All of his paintings contain, in the words of the artist, a religious nucleus. Bisky considers the religious moment an inalienable part of good painting. Similarly, he addresses his own martyrdom as a painter and in particular, in one picture, his own vanishing by overpainting his body in black. In other cases in point the painter plays with fire, abandons himself for a moment in the sensuality of listening within himself or invents a blue sky with broad brushstrokes. Finally, the artists portrays himself as a bearded old man in the pose of a prophet. The survival of fleeting experience through the invention of images, the self as an instrument in the perpetual chain of artistic generations – that is how Bisky paints; that is how he sees his role as a painter.

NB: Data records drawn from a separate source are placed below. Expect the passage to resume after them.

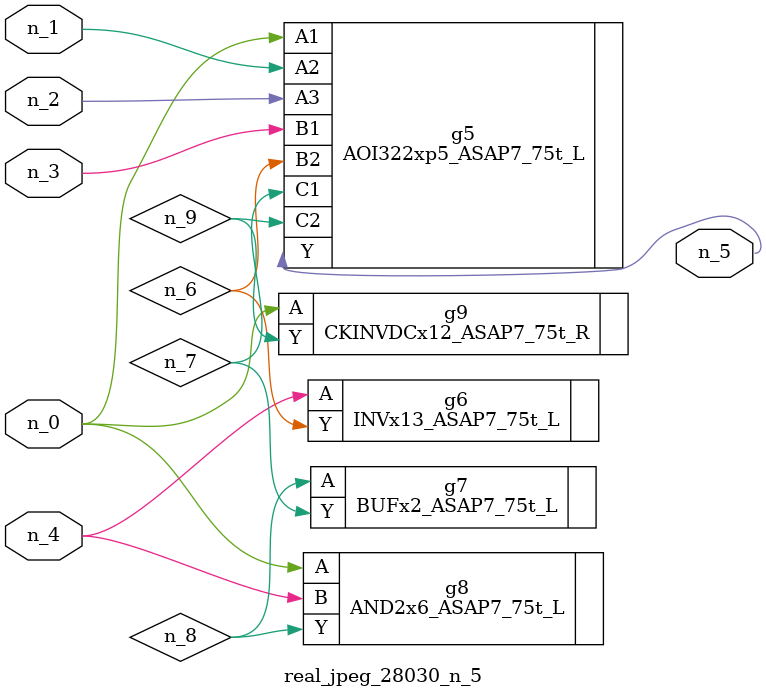
<source format=v>
module real_jpeg_28030_n_5 (n_4, n_0, n_1, n_2, n_3, n_5);

input n_4;
input n_0;
input n_1;
input n_2;
input n_3;

output n_5;

wire n_8;
wire n_6;
wire n_7;
wire n_9;

AOI322xp5_ASAP7_75t_L g5 ( 
.A1(n_0),
.A2(n_1),
.A3(n_2),
.B1(n_3),
.B2(n_6),
.C1(n_7),
.C2(n_9),
.Y(n_5)
);

AND2x6_ASAP7_75t_L g8 ( 
.A(n_0),
.B(n_4),
.Y(n_8)
);

CKINVDCx12_ASAP7_75t_R g9 ( 
.A(n_0),
.Y(n_9)
);

INVx13_ASAP7_75t_L g6 ( 
.A(n_4),
.Y(n_6)
);

BUFx2_ASAP7_75t_L g7 ( 
.A(n_8),
.Y(n_7)
);


endmodule
</source>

In stark contrast, events in the apocalyptic scenes of the two large formats appear like a collage. Floods, earthquakes, a solar eclipse, death and love are present in „Slump” (2008). Here, Bisky presents two male youths who drag a helpless body from the waters. This central gesture of the painting evokes a Deposition. Joseph of Arimathea and Nicodemus take Christ down from the cross with the same gentle care as Bisky bestows on the drowning figure. An inverted power pole, tossed through the air, falls from the sky in the background like said cross. To the left and right, events dissolve into abstract, symmetrical signs, while on the roofs of the huts that have escaped destruction couples float angelically, exposed to nature, unashamedly indulging in love-making.
„Alles wird gut” (All will be well; 2009) extends the repertoire of previous disaster paintings and increases their drastic nature by not only destroying huts but blasting them through the air, by deploying victims, rescuers and rescued, in a circular motion of ascent and descent similar to late-mediaeval renditions of the Last Judgment. The divine judge descends from the heavens like a one-man flying rescue team who is not to be hindered by a floating traffic light that is changing to green. While Bisky seems to avail himself of the narrative devices of the comic strip in all this existential drama, we can discover them in the art of Hieronymus Bosch and even Raffaello Sanzio.
Bisky‘s male portraits are images of the fear of present day madness. As Goya painted panic, terror and hysteria in his Black Paintings after the Napoleonic Wars with an extremely revealing gaze from his soul, so does Bisky attempt to escape the times shaken by nightmares by translating them into painting. Like Caravaggio he surprises with an extraordinary realism that establishes a link between the sacred and the profane rooted in our contemporary world. The British artist and director Derek Jarman has staged the life of the homosexual, successful artist, who shirks none of the more drastic aspects of life, in his film „Caravaggio” – which had its premier during the 1986 Berlin film festival. Gestures, light and subject-matter of Caravaggio‘s encounter an artistic reflection in Bisky‘s art and remain alive in his visionary paintings which are deeply anchored in tradition.